Eurozone’s consumer price inflation for this year is seen at 1.4 percent, well-keeping expectations above the European Central Bank’s (ECB) 2 percent target, although the central bank has not done too much in reaching the "below, but close to, 2 percent" over the past few years.
In an attempt to stoke inflation, the Governing Council slashed its main policy rates to unprecedentedly low levels and it implemented a QE program, which is still in place. The overall inflation rate has moved higher this year, due largely to a rebound in energy prices, although the core rate of inflation, which is a good measure of underlying inflation pressures, remains well short of 2 percent.

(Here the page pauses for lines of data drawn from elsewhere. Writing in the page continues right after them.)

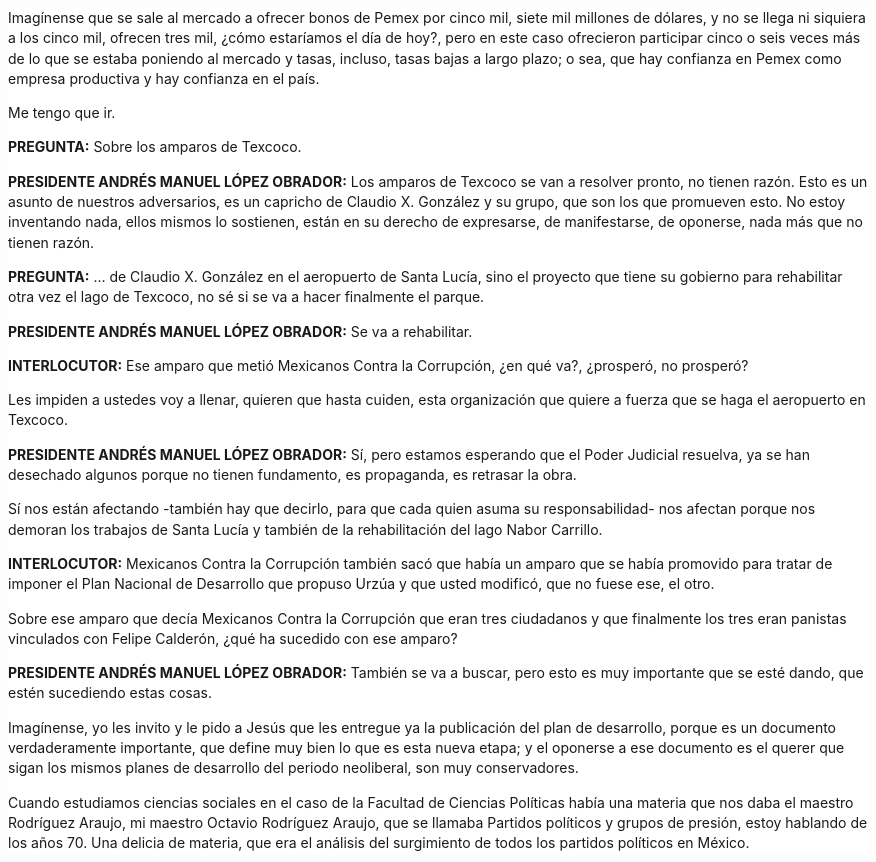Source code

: Imagínense que se sale al mercado a ofrecer bonos de Pemex por cinco mil,
siete mil millones de dólares, y no se llega ni siquiera a los cinco mil,
ofrecen tres mil, ¿cómo estaríamos el día de hoy?, pero en este caso
ofrecieron participar cinco o seis veces más de lo que se estaba poniendo al
mercado y tasas, incluso, tasas bajas a largo plazo; o sea, que hay confianza
en Pemex como empresa productiva y hay confianza en el país.

Me tengo que ir.

**PREGUNTA:** Sobre los amparos de Texcoco.

**PRESIDENTE ANDRÉS MANUEL LÓPEZ OBRADOR:** Los amparos de Texcoco se van a
resolver pronto, no tienen razón. Esto es un asunto de nuestros adversarios,
es un capricho de Claudio X. González y su grupo, que son los que promueven
esto. No estoy inventando nada, ellos mismos lo sostienen, están en su derecho
de expresarse, de manifestarse, de oponerse, nada más que no tienen razón.

**PREGUNTA:** … de Claudio X. González en el aeropuerto de Santa Lucía, sino
el proyecto que tiene su gobierno para rehabilitar otra vez el lago de
Texcoco, no sé si se va a hacer finalmente el parque.

**PRESIDENTE ANDRÉS MANUEL LÓPEZ OBRADOR:** Se va a rehabilitar.

**INTERLOCUTOR:** Ese amparo que metió Mexicanos Contra la Corrupción, ¿en qué
va?, ¿prosperó, no prosperó?

Les impiden a ustedes voy a llenar, quieren que hasta cuiden, esta
organización que quiere a fuerza que se haga el aeropuerto en Texcoco.

**PRESIDENTE ANDRÉS MANUEL LÓPEZ OBRADOR:** Sí, pero estamos esperando que el
Poder Judicial resuelva, ya se han desechado algunos porque no tienen
fundamento, es propaganda, es retrasar la obra.

Sí nos están afectando -también hay que decirlo, para que cada quien asuma su
responsabilidad- nos afectan porque nos demoran los trabajos de Santa Lucía y
también de la rehabilitación del lago Nabor Carrillo.

**INTERLOCUTOR:** Mexicanos Contra la Corrupción también sacó que había un
amparo que se había promovido para tratar de imponer el Plan Nacional de
Desarrollo que propuso Urzúa y que usted modificó, que no fuese ese, el otro.

Sobre ese amparo que decía Mexicanos Contra la Corrupción que eran tres
ciudadanos y que finalmente los tres eran panistas vinculados con Felipe
Calderón, ¿qué ha sucedido con ese amparo?

**PRESIDENTE ANDRÉS MANUEL LÓPEZ OBRADOR:** También se va a buscar, pero esto
es muy importante que se esté dando, que estén sucediendo estas cosas.

Imagínense, yo les invito y le pido a Jesús que les entregue ya la publicación
del plan de desarrollo, porque es un documento verdaderamente importante, que
define muy bien lo que es esta nueva etapa; y el oponerse a ese documento es
el querer que sigan los mismos planes de desarrollo del periodo neoliberal,
son muy conservadores.

Cuando estudiamos ciencias sociales en el caso de la Facultad de Ciencias
Políticas había una materia que nos daba el maestro Rodríguez Araujo, mi
maestro Octavio Rodríguez Araujo, que se llamaba Partidos políticos y grupos
de presión, estoy hablando de los años 70. Una delicia de materia, que era el
análisis del surgimiento de todos los partidos políticos en México.

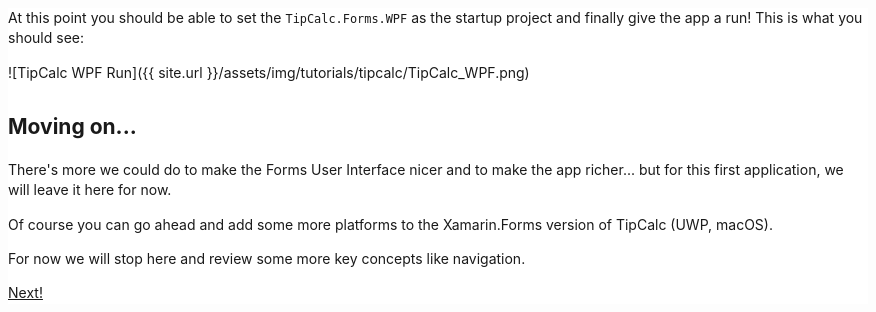 At this point you should be able to set the `TipCalc.Forms.WPF` as the startup project and finally give the app a run! This is what you should see:

![TipCalc WPF Run]({{ site.url }}/assets/img/tutorials/tipcalc/TipCalc_WPF.png)

## Moving on...

There's more we could do to make the Forms User Interface nicer and to make the app richer... but for this first application, we will leave it here for now.

Of course you can go ahead and add some more platforms to the Xamarin.Forms version of TipCalc (UWP, macOS).

For now we will stop here and review some more key concepts like navigation.

[Next!](https://www.mvvmcross.com/documentation/tutorials/tipcalc/tip-calculator-a-recap)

The annual core inflation rate (excluding energy, food, alcohol, and tobacco) was less than 1 percent in November, pointing to the persistence of economic slack. The euro’s appreciation is making things worse on that front. The central bank’s forecast of 1.2 percent for the 2018 inflation rate assumed EURUSD stabilizing at 1.18. So, if the euro appreciates further from here, another downward revision of the ECB’s inflation forecasts may be necessary.

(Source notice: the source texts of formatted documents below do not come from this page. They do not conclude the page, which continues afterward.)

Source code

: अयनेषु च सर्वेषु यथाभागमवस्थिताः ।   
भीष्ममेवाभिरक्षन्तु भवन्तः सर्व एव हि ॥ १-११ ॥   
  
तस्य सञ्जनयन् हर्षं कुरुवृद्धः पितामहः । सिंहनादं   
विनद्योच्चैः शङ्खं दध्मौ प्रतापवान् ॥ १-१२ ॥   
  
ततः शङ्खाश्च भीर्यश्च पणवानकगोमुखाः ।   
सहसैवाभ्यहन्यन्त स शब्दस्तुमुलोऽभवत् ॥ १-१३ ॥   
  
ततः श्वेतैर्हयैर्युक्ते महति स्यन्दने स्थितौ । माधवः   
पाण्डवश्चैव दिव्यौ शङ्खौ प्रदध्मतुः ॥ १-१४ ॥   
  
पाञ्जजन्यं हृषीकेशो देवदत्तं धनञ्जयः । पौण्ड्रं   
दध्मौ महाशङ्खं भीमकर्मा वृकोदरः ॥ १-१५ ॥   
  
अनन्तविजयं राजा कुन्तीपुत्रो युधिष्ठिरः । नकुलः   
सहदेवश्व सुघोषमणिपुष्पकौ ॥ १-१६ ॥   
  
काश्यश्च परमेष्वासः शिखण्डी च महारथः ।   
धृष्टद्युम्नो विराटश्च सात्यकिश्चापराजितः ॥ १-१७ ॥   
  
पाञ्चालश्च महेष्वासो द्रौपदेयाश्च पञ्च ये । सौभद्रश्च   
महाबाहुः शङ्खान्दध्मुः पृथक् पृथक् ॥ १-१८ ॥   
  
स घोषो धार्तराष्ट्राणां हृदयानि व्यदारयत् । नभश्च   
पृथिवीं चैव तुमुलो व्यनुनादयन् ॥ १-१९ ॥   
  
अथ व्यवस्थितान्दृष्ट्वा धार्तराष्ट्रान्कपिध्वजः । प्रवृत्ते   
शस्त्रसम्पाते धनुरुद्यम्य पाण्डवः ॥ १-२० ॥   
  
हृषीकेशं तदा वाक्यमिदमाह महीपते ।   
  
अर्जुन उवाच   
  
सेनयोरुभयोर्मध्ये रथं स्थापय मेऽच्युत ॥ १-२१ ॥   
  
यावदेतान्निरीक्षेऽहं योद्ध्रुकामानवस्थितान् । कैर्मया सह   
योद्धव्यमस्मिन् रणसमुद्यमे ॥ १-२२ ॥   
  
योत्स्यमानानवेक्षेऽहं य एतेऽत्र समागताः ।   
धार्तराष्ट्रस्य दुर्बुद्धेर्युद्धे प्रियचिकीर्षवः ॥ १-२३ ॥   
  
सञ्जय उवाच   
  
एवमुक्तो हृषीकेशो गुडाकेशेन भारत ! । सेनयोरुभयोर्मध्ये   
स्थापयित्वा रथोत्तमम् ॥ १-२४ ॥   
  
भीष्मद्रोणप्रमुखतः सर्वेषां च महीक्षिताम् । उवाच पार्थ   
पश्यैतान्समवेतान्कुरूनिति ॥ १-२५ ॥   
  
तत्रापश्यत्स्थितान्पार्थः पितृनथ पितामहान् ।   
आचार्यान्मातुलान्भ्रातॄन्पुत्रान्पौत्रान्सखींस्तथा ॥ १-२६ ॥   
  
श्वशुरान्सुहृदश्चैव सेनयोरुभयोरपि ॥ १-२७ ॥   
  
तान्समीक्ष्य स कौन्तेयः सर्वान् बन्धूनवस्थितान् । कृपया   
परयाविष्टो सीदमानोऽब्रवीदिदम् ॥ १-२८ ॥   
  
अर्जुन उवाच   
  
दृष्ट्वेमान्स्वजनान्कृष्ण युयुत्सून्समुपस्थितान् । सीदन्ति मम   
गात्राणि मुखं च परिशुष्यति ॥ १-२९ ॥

Meanwhile, geopolitics poses a cause of great concern for the ECB policymakers in terms of inflationary pressures as well. These disturbances are deemed to disturb the economic growth of the region inflation target. Anti-EU populists could gain power in Italy following the 2018 elections by capitalizing on a soft economy and a youth unemployment rate of more than 35 percent.
Meanwhile, Brexit is another problem for the Eurozone considering the significant trade linkages with the UK. Given all circumstances, the ECB would prefer a loose monetary policy stance for quite some time.